In 2023, we learned how to organize real communities. We went from haphazard meetups in 2022 that didn’t really add up to anything, to hosting 3 large unconferences in 2023, one of which turned into a new coliving house. This post is mostly about what I learned.

2024 is about adding real estate and building cohousing. Cohousing is when you have multiple adjacent owned houses that are part of a single community, and they’re much better for raising families because you have your own private space. They’re also in short supply because they’re hard to build, but now (I think) we’ve got the prerequisites in place: a community-building strategy, a platform, aligned real estate professionals, and housing supply.

What I learned from the Village Retreat (September)

This is why our third major unconference last year, the Village Retreat on September 15-17, was cohousing-themed. I teamed up with my friend Phil Levin (of Supernuclear and Radish) and we rented a 50 person bus, hired 3 nannies, and piled 7 kids and 40 community-oriented adults on similar kids timelines and drove to a 21-acre retreat center near Yosemite called Camp Earnest. There, we presented what we’ve learned, played improv, hiked Calaveras Big Tree National Park, and enjoyed the most incredible chef-made food (s/o to Raman of Camp Earnest for being an impeccable host). Here are some photos. A few takeaways:

  • The 80/20 of cohousing is having friends live within Baby Monitor Distance. Phil and Kristen put their infant to bed at 7pm. If they want to go out, they can message the groupchat, volunteers offer to sit with the baby monitor while they do whatever they were going to do anyway, and now Phil and Kristen get to have normal social lives without finding babysitters. Phil, about life with an infant: “I feel like kind of a jerk for saying this… but it’s been far easier than advertised”.

__DATASET CONTENT__.

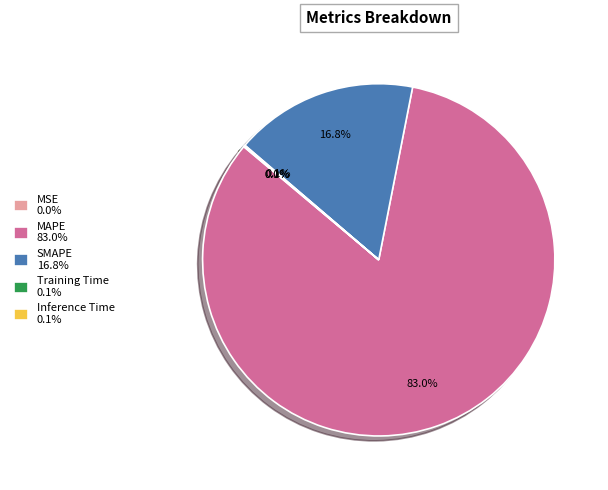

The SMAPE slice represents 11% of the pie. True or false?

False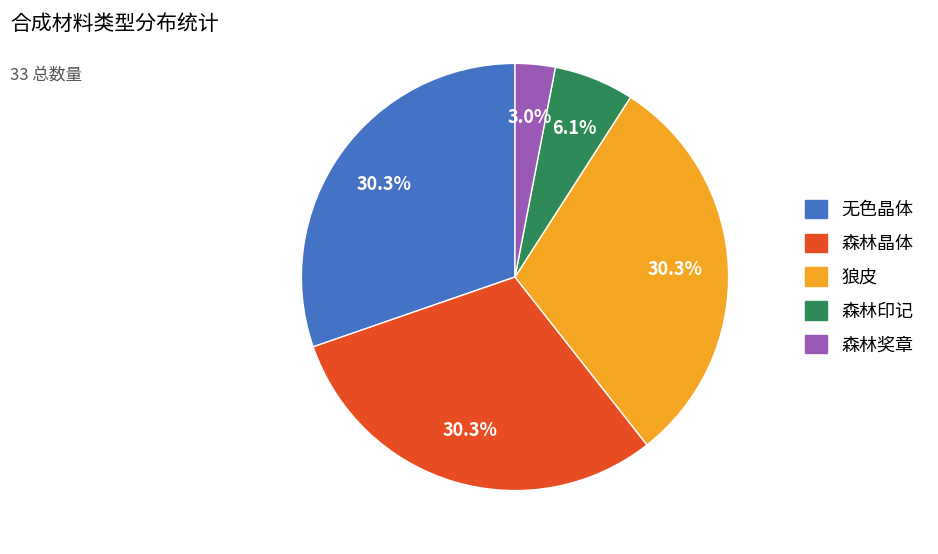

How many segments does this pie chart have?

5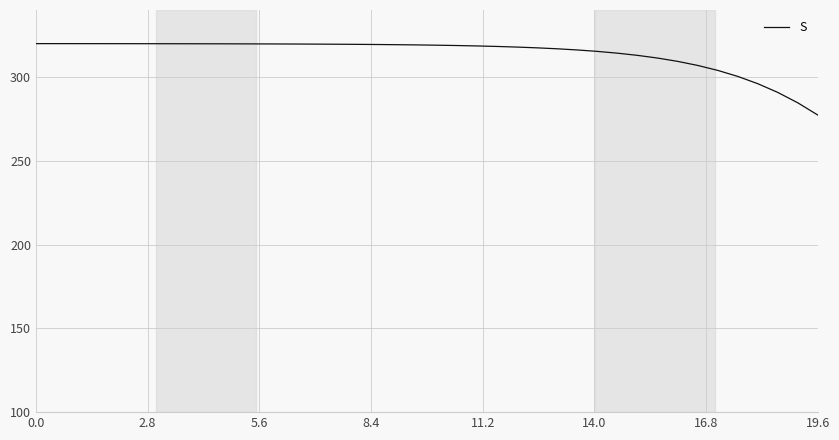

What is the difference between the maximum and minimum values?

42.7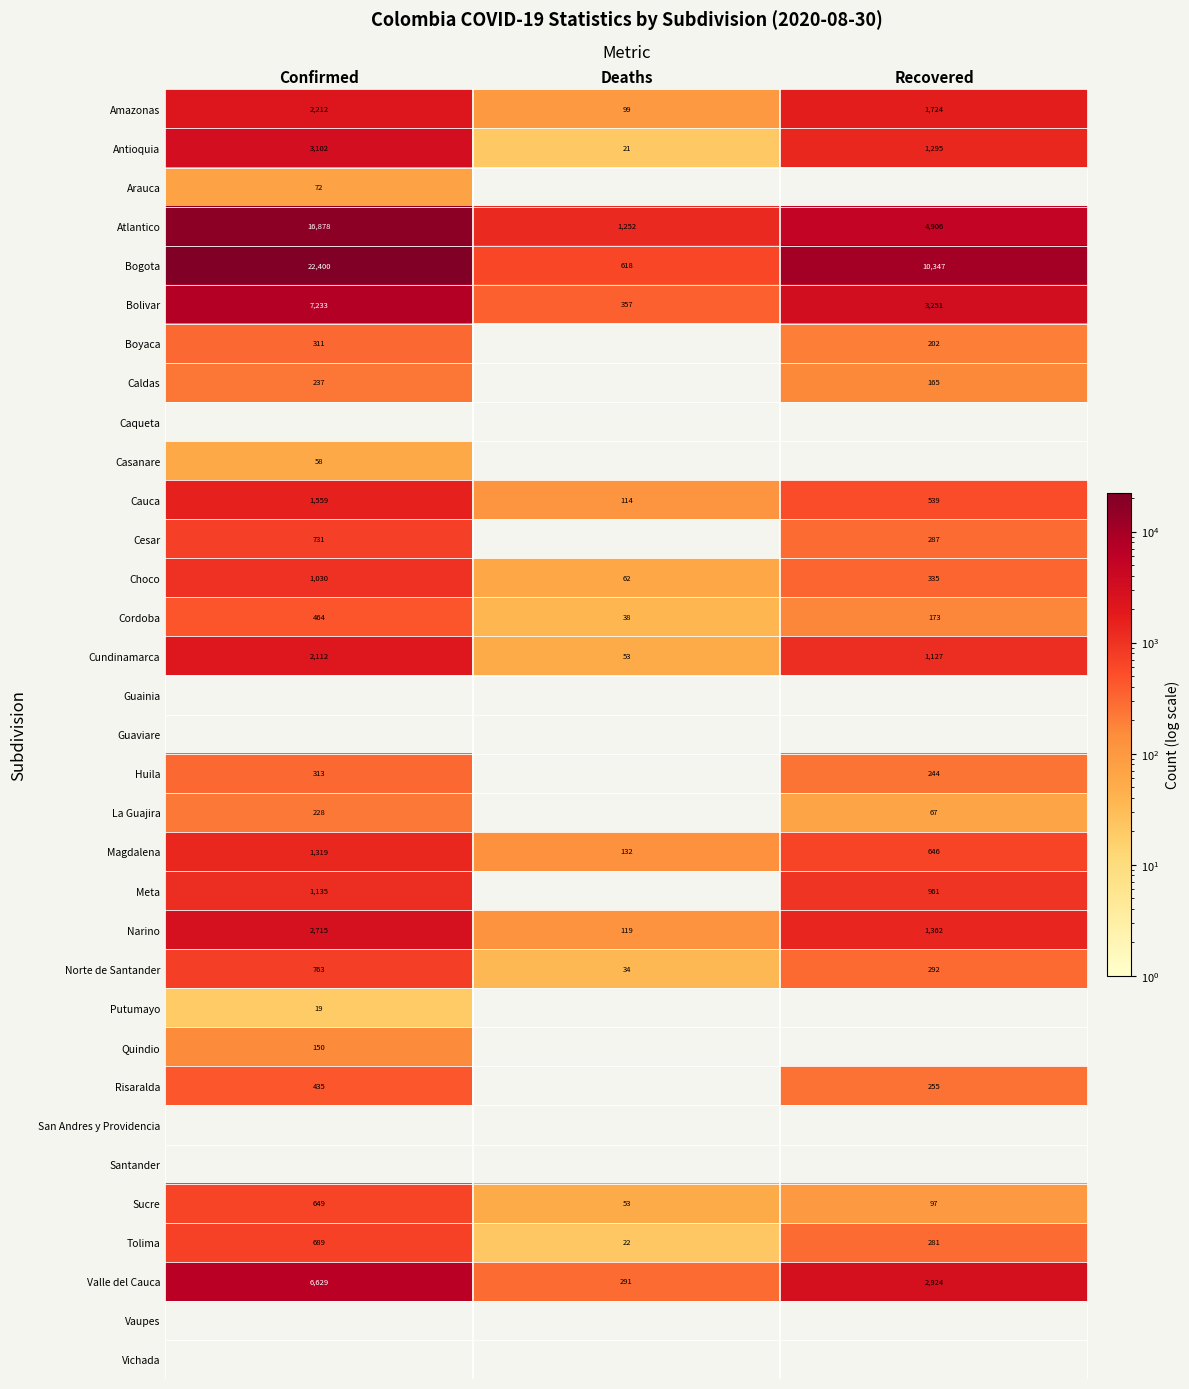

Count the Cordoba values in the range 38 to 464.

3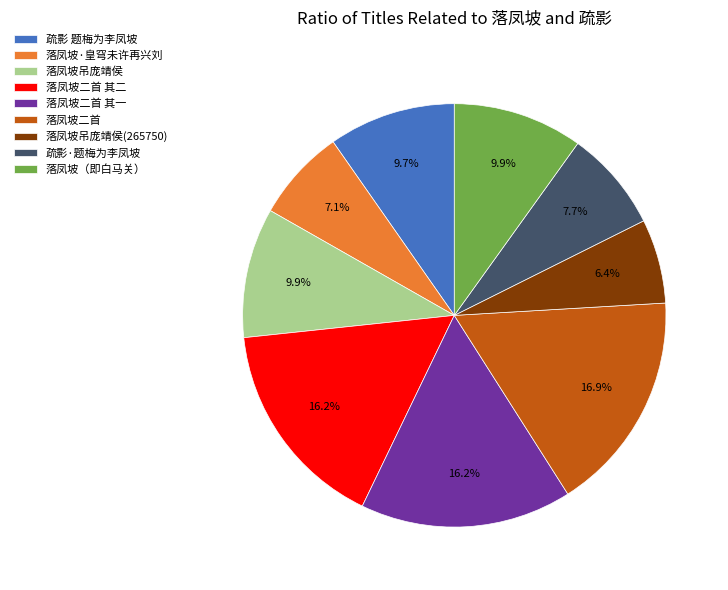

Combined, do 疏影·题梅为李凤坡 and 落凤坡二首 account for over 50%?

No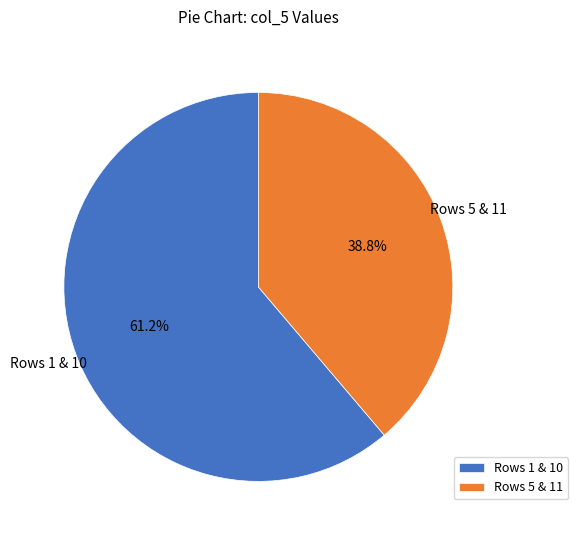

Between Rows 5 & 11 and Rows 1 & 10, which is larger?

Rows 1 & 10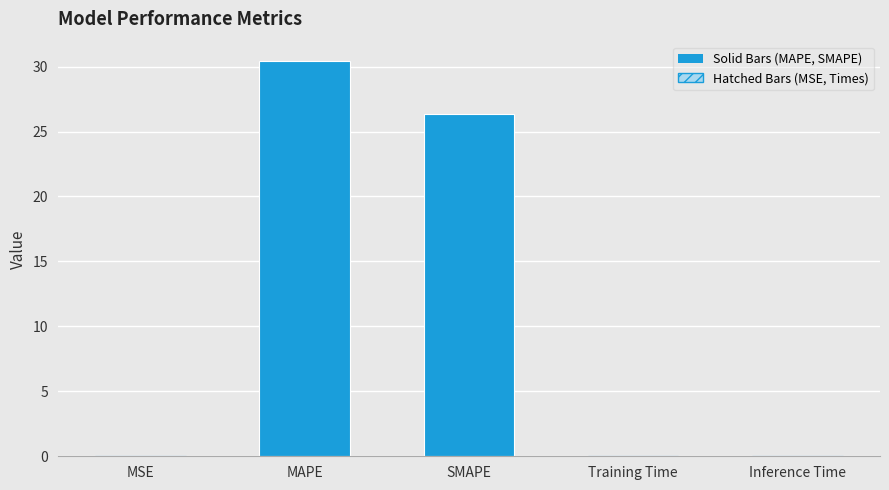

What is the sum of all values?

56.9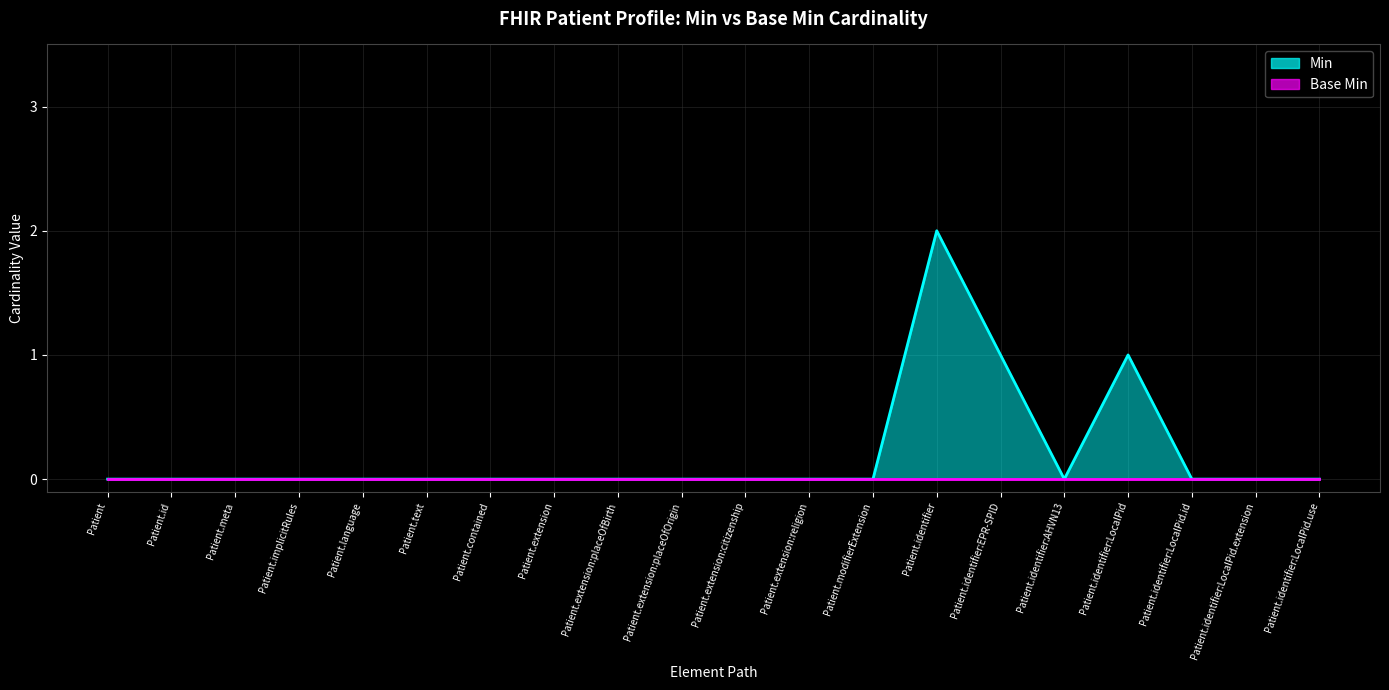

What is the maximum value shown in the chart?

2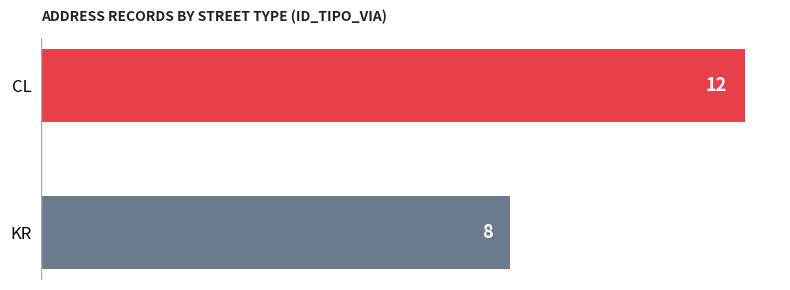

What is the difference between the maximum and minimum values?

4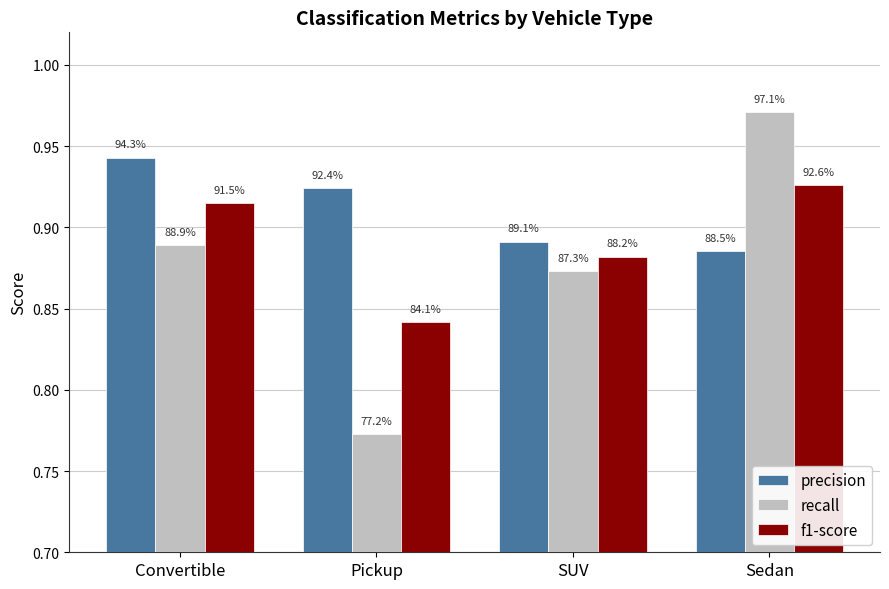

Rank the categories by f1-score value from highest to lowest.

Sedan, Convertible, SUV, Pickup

__TASK LIST__.
(A) Translate this sentence from the cohousing post into Spanish: "Cohousing is when you have multiple adjacent owned houses that are part of a single community, and they’re much better for raising families because you have your own private space."
(B) According to the cohousing post, how do Phil and Kristen keep a normal social life with an infant without finding babysitters? Answer in one to three sentences.

__SOLUTIONS TO THE PROBLEMS__.
(A) El cohousing es cuando tienes varias casas contiguas en propiedad que forman parte de una misma comunidad, y son mucho mejores para criar a una familia porque tienes tu propio espacio privado.

(B) They put their infant to bed at 7pm, and friends live within Baby Monitor Distance. When they want to go out, they message the group chat, and volunteers sit with the baby monitor while doing whatever they were going to do anyway.